1 - 2
1
Для всех в округе Томас был самым бесстрашным. Он мог ловко залезть на дерево и снять непослушного котенка миссис Перл, отпугнуть приблудившую злую собаку от маленького ребенка, надавать на орехи местному задире О’Нилу. Он словно не боялся ничего на свете, и дети, обожавшие Томаса как своего героя, считали, что парень всемогущ и неуязвим. Городские души не чаяли в пареньке, душевно здороваясь при каждой встрече и охотно зазывая в гости. С ним всегда можно было найти тему для разговора, Том любезно беседовал даже с едва слышащими старушками.
Идеальный Томас Нолтон. Начитан, воспитан и силен. А как красив! Взгляд выразительных карих глаз поражал юных девушек — и взрослых женщин — в самое сердце. Томас был популярен и любим всеми.
Но, несмотря на дружественную, приятную атмосферу общения, никто и никогда не был в гостях у Тома. Не доводилось случая, да и он не приглашал. Нолтон никогда не говорил о своем доме, семье, достатке. Некоторые пытались навязаться, однако парень, пользуясь природным обаянием, ловко направлял тему разговора в другое русло, и все мимолетные желания забывались в ту же минуту.

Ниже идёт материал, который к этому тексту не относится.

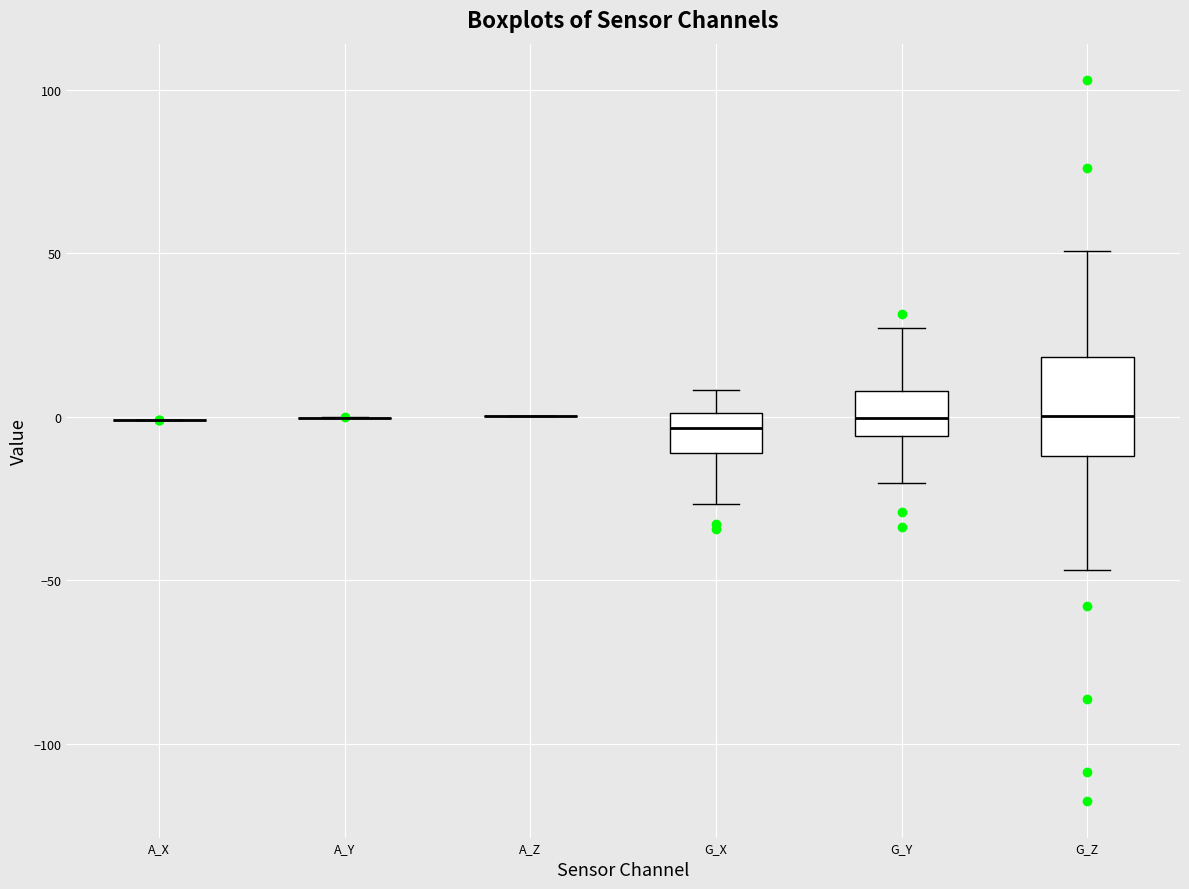

Reading left to right, transcribe this box plot: for each box, give where its median line is, the range the box spans, and where its two whiskers end, as read against the y-axis. The values are not printed on the chart, so give them approximately, as read against the axis.

A_X: box collapsed to a line at 0, whiskers 0 to 0
A_Y: box collapsed to a line at 0, whiskers 0 to 0
A_Z: box collapsed to a line at 0, whiskers 0 to 0
G_X: median -5, box -10 to 0, whiskers -25 to 10
G_Y: median 0, box -5 to 10, whiskers -20 to 25
G_Z: median 0, box -10 to 20, whiskers -45 to 50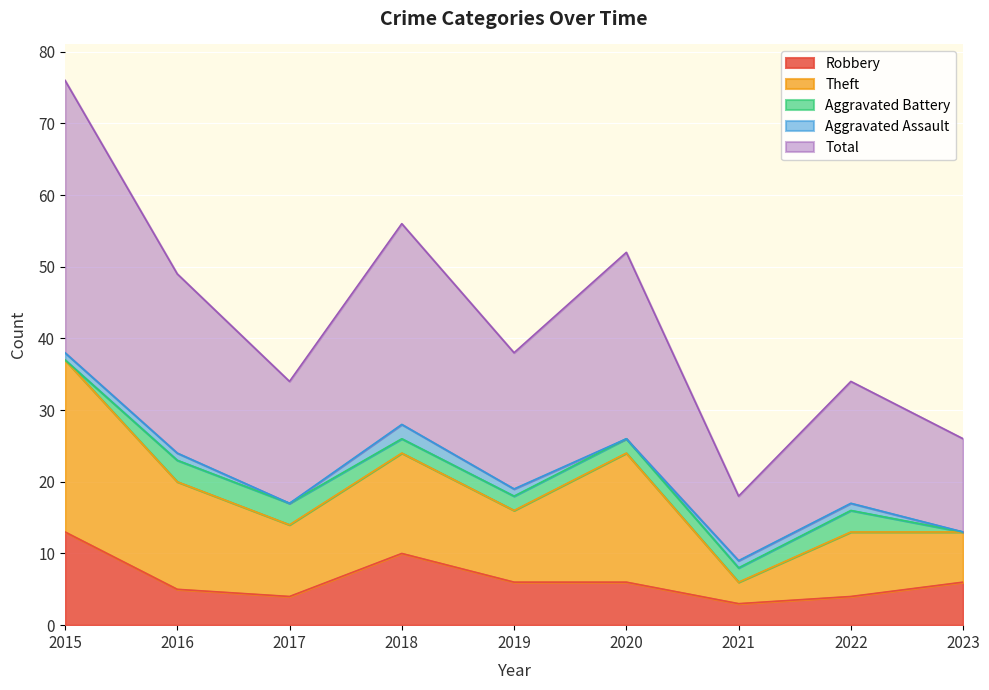

How many categories are shown in the chart?

9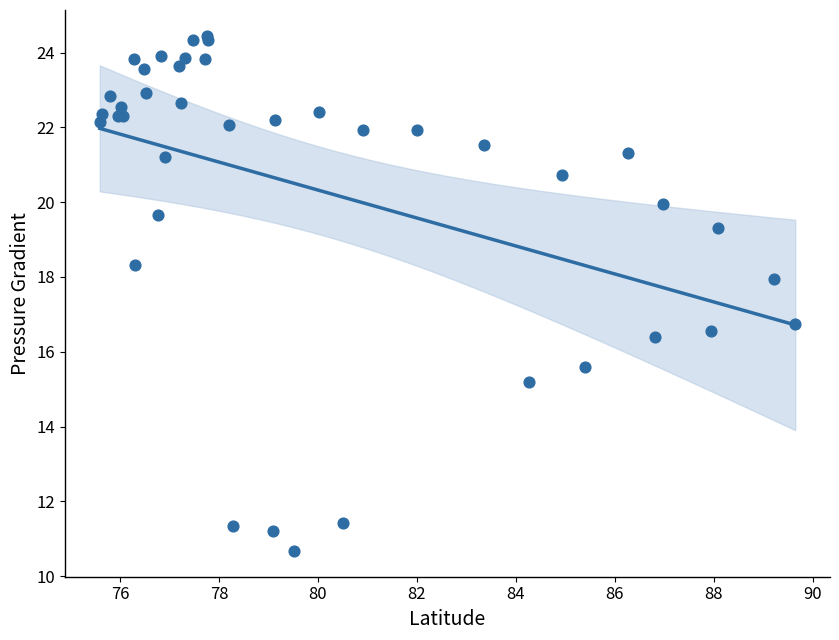

What Y value in the scatter plot is closest to 17?

16.8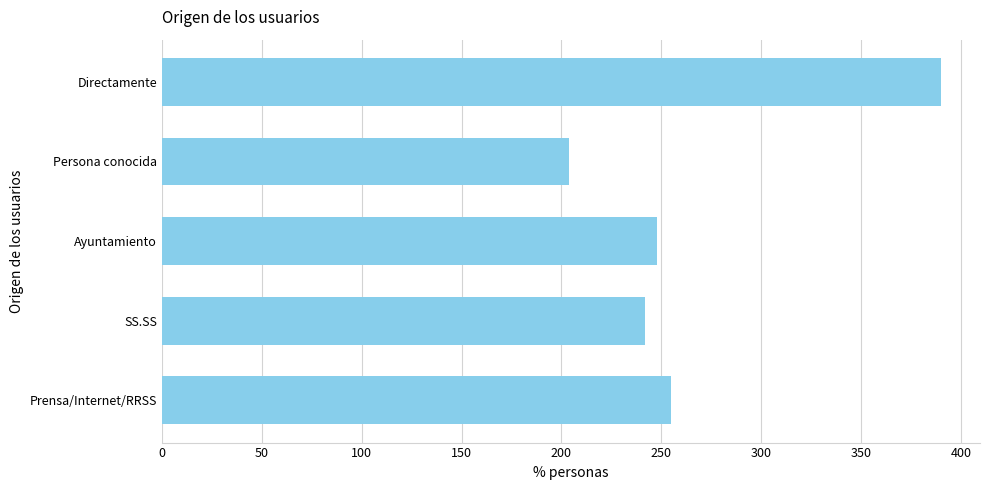

What is the maximum value shown in the chart?

390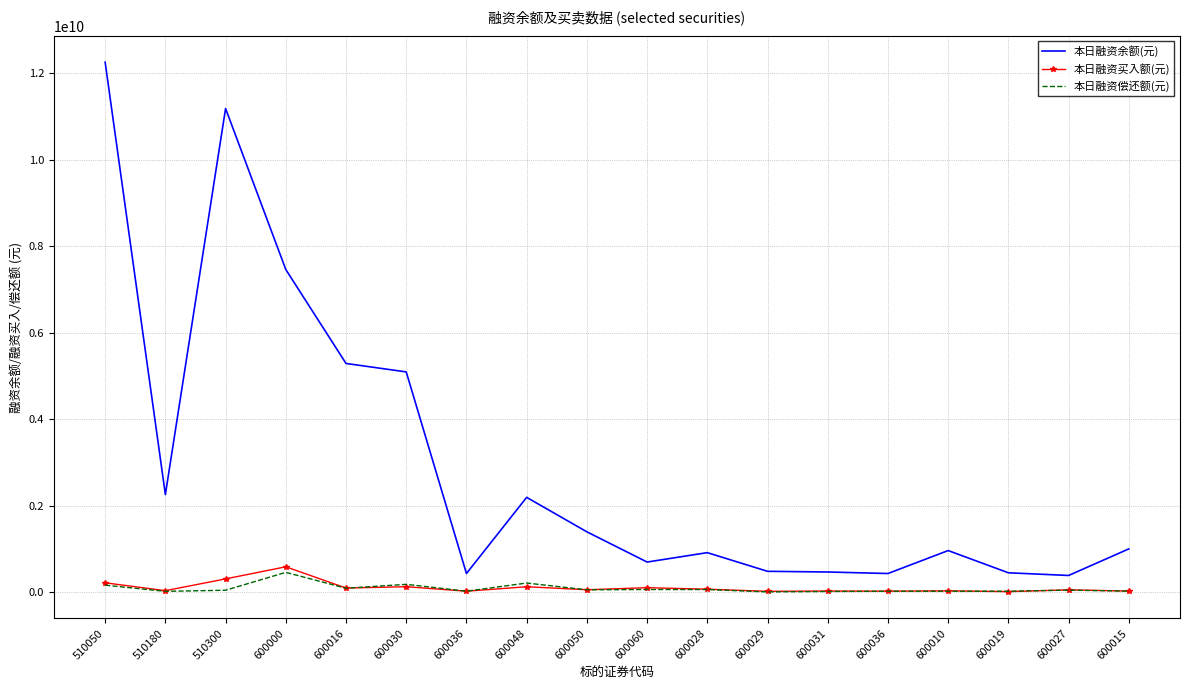

What are all the series names shown in the legend?

本日融资余额(元), 本日融资买入额(元), 本日融资偿还额(元)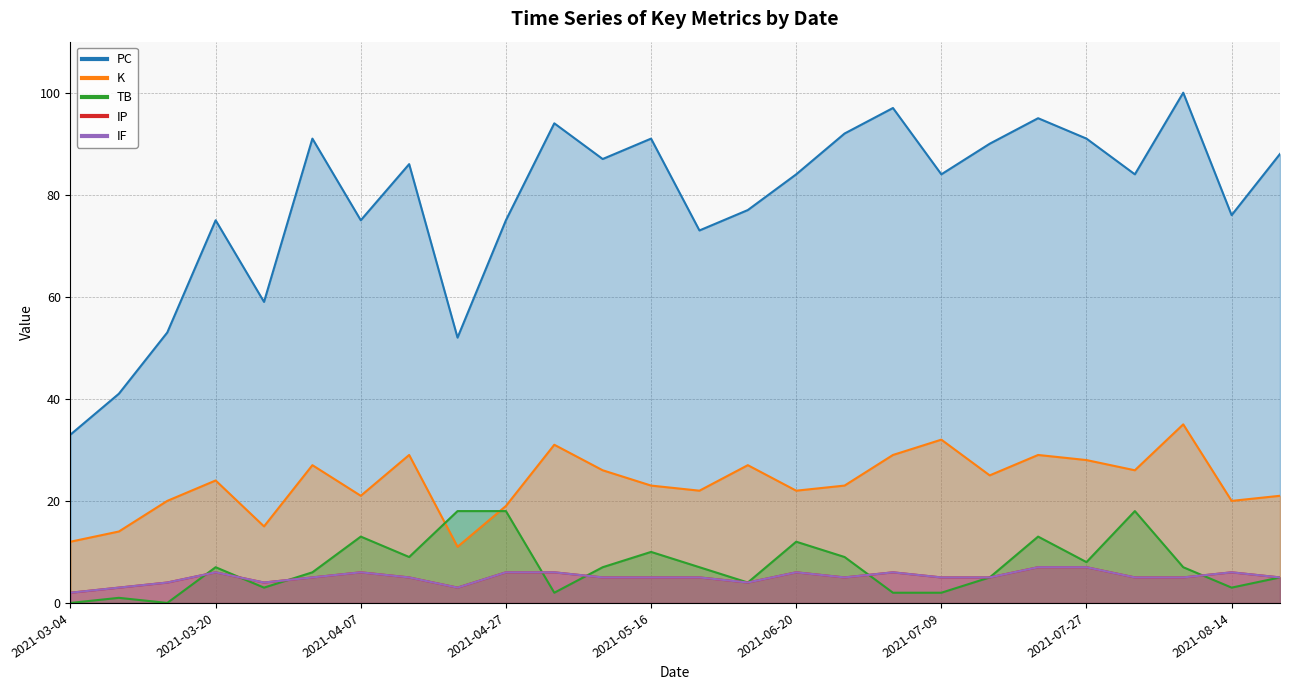

Rank the series at 2021-04-07 from highest to lowest value.

PC, K, TB, IP, IF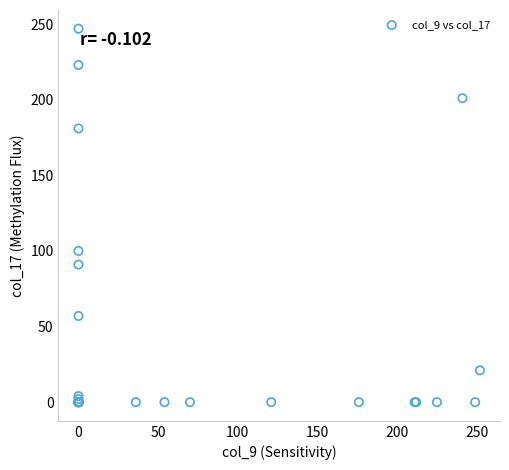

What Y value in the scatter plot is closest to 123?

100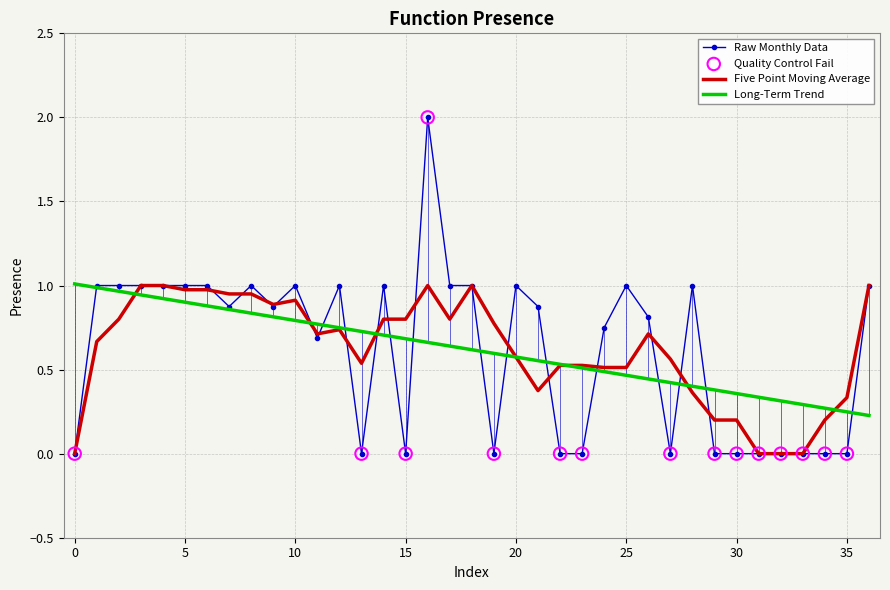

Which series has the widest spread of values?

Raw Monthly Data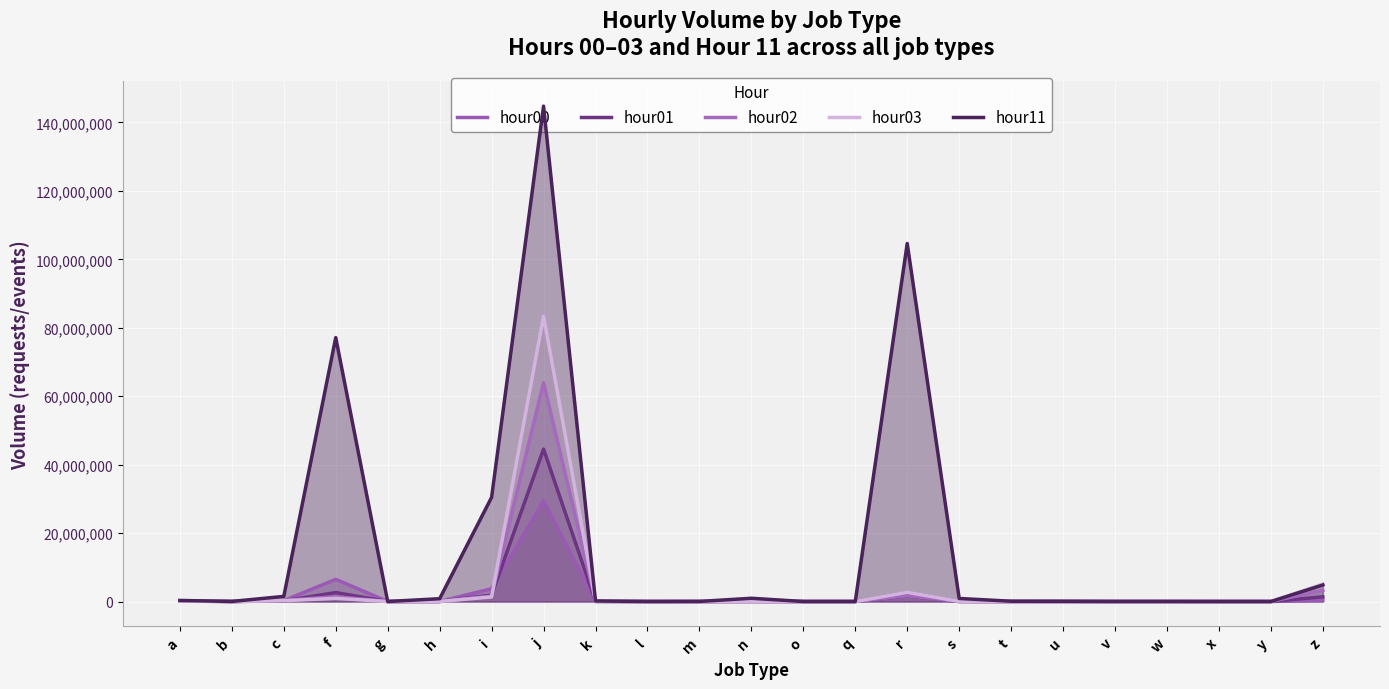

Between which two adjacent categories do hour03 and hour01 first intersect?

a and b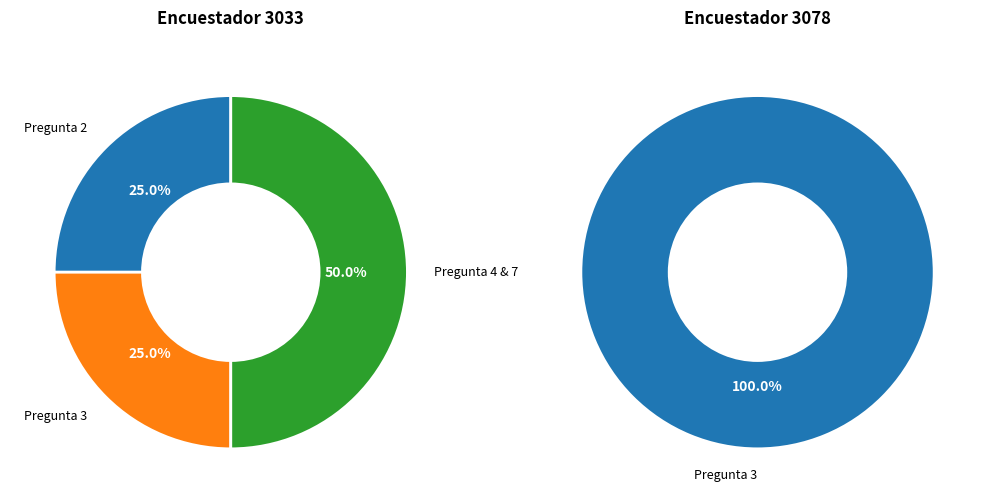

Is there any slice that represents more than half of the pie?

No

Маленький, двухэтажный домик на окраине скрывал внутри себя ужасную тайну Тома Нолтона. И если бы Том просто оказался маньяком-убийцей, его жизнь стала бы намного легче.
Каждую ночь у знаменитого храбреца и городского кумира от дикого ужаса замирало сердце, дрожали колени, и слезы застилали глаза.
То, что он переживал снова и снова, не хотелось желать даже задире О’Нилу.
2
Нолтон всю жизнь боялся фургона с мороженым, приезжавшего к ним в городок по выходным. Каждое лето в назначенные часы, стоило только ржавой колымаге появиться неподалеку, Томас уже прятался под кроватью, трясясь подобно осиновому листу. Скрипучая, детская музыка сводила парня с ума, пробирая до мозга костей. Лениво, медленно, издевательски фургон тащился по дороге, подзывая детей, и Том мог поспорить, что слышит как дребезжат в этой проклятой посудине винтики.
Он никогда не покупал мороженого, он ненавидел его. Как и человека, который его продавал, чьего лица Том никогда не видел. Ему было слишком страшно подползти к окну и взглянуть на Мороженщика. Днем, в свете яркого летнего солнца, тот раздавал лакомство маленьким и взрослым покупателям, улыбаясь во все тридцать два зуба. Фургон тянулся через весь городок и возвращался обратно тем же путем. До тех пор Томас не вылезал из-под кровати, тихо рыдая от безысходности и зная — Мороженщик вернется ночью.
3
3
Томас открыл глаза и оказался в кромешной темноте. Тело болезненно затекло из-за неудобной позиции, спина противно ныла. Он уснул на полу и проспал вплоть до глубокой ночи. Ужас схватил парня за глотку и сдавил, распространившись по телу ледяными мурашками. За окном слышалась трескучая мелодия фургончика с мороженым, а Нолтон понял — он не успел забаррикадировать двери и в очередной раз проверить решетки на окнах.
«Только не это», — подумал Том, чувствуя, как паника накрывает его с головой бушующей волной, перекрывая кислород. Он почти не дышал и не двигался, замерев, как каменная статуя. Метаться уже поздно, бросаться за досками и гвоздями тоже. Оставалось только надеяться, что, оставшись без защиты в виде дома, ему удастся пережить эту ночь.
Простенькая мелодия музыкальной шкатулки резала слух, вырываясь из динамика шипящей, искаженной какофонией. Неужели никто из соседей не слышит, что он вновь здесь, хоть его смена окончена еще днем? Или они тоже заперлись в домах, попрятавшись в шкафы и под кровати, моля Бога, чтобы Мороженщик поскорее уехал? Оставалось только гадать. Пока Томас знал, что со своим горем он встречается один на один.
Половица скрипнула, и сердце Нолтона ушло в пятки. Он был совсем близко. Томас боялся настолько, что его взгляд оказался прикованным к собственной руке, на часах которой парень старался разглядеть время в первые минуты пробуждения. Малейшее движение было опасным. Он слышал любой шорох, имея невероятный, нечеловеческий слух. Парень знал это, как никто другой, однажды позволив себе ненароком всхлипнуть. Жуткие рваные шрамы, оставленные на его спине, до сих пор не давали Тому покоя.